**REQUIREMENT:**
Below are entries. Reproduce exactly the lines between the line holding "right shoulder: (337, 408)" and the line holding "left elbow: (440, 720)", inclusive, and only those.

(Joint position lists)
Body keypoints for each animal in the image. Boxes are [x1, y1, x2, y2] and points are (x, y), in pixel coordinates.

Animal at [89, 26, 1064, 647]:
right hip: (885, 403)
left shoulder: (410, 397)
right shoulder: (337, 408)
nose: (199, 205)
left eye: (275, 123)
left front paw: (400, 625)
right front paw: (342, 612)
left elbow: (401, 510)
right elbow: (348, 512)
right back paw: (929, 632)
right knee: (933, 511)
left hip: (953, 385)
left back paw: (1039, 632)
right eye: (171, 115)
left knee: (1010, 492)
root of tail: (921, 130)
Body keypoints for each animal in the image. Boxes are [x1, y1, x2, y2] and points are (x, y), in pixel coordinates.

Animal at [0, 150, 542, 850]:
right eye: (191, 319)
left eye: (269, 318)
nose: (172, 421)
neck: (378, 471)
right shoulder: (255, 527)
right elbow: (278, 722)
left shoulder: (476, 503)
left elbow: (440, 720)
==
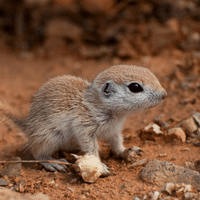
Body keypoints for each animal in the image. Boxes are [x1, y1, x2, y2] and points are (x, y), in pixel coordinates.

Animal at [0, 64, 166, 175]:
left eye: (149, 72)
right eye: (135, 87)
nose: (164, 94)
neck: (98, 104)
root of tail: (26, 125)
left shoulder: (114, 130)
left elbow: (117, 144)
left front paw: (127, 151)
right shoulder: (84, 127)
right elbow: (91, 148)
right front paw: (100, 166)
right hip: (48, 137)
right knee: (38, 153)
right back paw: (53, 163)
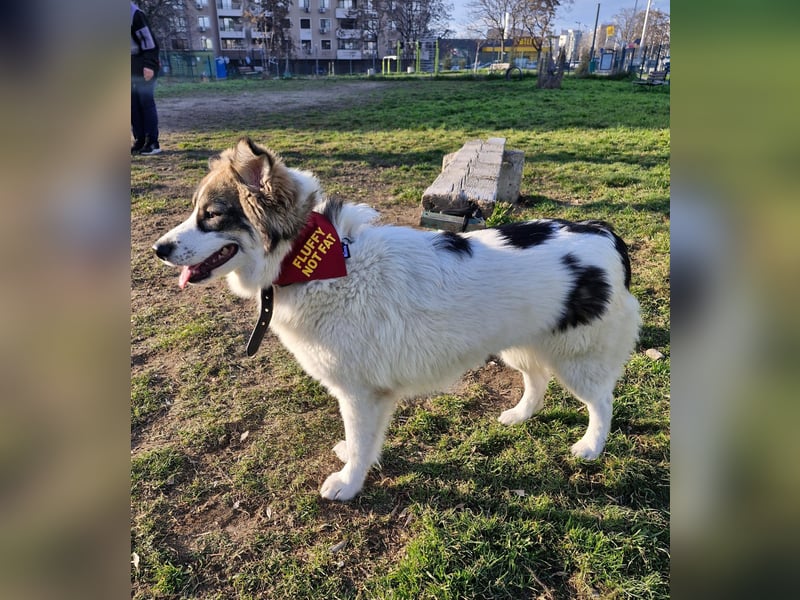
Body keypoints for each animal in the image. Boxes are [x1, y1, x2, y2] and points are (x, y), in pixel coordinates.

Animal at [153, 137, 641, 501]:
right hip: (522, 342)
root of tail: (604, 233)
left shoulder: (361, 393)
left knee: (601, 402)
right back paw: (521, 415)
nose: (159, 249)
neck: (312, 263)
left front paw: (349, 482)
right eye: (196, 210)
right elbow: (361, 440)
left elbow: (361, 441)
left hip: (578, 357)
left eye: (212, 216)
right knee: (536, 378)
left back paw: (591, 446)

**TASK SOLUTION:**
right shoulder: (337, 408)
nose: (199, 205)
left eye: (275, 123)
left front paw: (400, 625)
right front paw: (342, 612)
left elbow: (401, 510)
right elbow: (348, 512)
right back paw: (929, 632)
right knee: (933, 511)
left hip: (953, 385)
left back paw: (1039, 632)
right eye: (171, 115)
left knee: (1010, 492)
root of tail: (921, 130)
Body keypoints for each animal in the image. Boxes are [x1, y1, x2, y2] and points are (x, y), in pixel coordinates.

Animal at [0, 150, 542, 850]:
right eye: (191, 319)
left eye: (269, 318)
nose: (172, 421)
neck: (378, 471)
right shoulder: (255, 527)
right elbow: (278, 722)
left shoulder: (476, 503)
left elbow: (440, 720)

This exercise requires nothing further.